THE PROBLEM: Once you find the line with "[32,601,44,611] 1. -> [93,628,102,638] i." in the entries below, return exactly every line from it through the line with "[100,643,231,661] node index.js".

DATA FOR THE TASK:
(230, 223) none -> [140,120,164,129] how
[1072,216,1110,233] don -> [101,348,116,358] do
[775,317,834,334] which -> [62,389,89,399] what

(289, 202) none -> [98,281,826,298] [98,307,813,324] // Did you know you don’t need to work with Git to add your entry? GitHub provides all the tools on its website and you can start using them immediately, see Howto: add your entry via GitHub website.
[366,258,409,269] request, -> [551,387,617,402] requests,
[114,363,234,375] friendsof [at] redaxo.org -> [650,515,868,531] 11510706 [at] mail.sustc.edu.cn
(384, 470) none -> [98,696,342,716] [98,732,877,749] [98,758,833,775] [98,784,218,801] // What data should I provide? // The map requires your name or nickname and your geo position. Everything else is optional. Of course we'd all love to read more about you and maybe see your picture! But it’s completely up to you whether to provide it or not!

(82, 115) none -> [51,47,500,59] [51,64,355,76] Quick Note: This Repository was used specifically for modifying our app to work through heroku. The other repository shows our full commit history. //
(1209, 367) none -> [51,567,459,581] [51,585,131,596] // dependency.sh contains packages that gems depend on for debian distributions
* * *
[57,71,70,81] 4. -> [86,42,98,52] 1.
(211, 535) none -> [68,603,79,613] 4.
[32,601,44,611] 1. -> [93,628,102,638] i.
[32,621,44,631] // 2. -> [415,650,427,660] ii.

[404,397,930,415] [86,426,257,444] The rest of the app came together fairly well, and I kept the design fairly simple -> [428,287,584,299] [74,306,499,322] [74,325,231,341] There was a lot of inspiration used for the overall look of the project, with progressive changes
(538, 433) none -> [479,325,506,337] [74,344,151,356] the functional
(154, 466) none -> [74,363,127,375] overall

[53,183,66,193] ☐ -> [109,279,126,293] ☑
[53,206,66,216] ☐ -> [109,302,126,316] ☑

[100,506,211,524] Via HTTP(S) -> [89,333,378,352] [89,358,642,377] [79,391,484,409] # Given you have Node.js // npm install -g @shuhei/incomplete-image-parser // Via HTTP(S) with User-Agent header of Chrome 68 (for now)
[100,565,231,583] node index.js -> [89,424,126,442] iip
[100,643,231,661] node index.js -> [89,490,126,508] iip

TASK RESULT:
[32,601,44,611] 1. -> [93,628,102,638] i.
[32,621,44,631] // 2. -> [415,650,427,660] ii.

[404,397,930,415] [86,426,257,444] The rest of the app came together fairly well, and I kept the design fairly simple -> [428,287,584,299] [74,306,499,322] [74,325,231,341] There was a lot of inspiration used for the overall look of the project, with progressive changes
(538, 433) none -> [479,325,506,337] [74,344,151,356] the functional
(154, 466) none -> [74,363,127,375] overall

[53,183,66,193] ☐ -> [109,279,126,293] ☑
[53,206,66,216] ☐ -> [109,302,126,316] ☑

[100,506,211,524] Via HTTP(S) -> [89,333,378,352] [89,358,642,377] [79,391,484,409] # Given you have Node.js // npm install -g @shuhei/incomplete-image-parser // Via HTTP(S) with User-Agent header of Chrome 68 (for now)
[100,565,231,583] node index.js -> [89,424,126,442] iip
[100,643,231,661] node index.js -> [89,490,126,508] iip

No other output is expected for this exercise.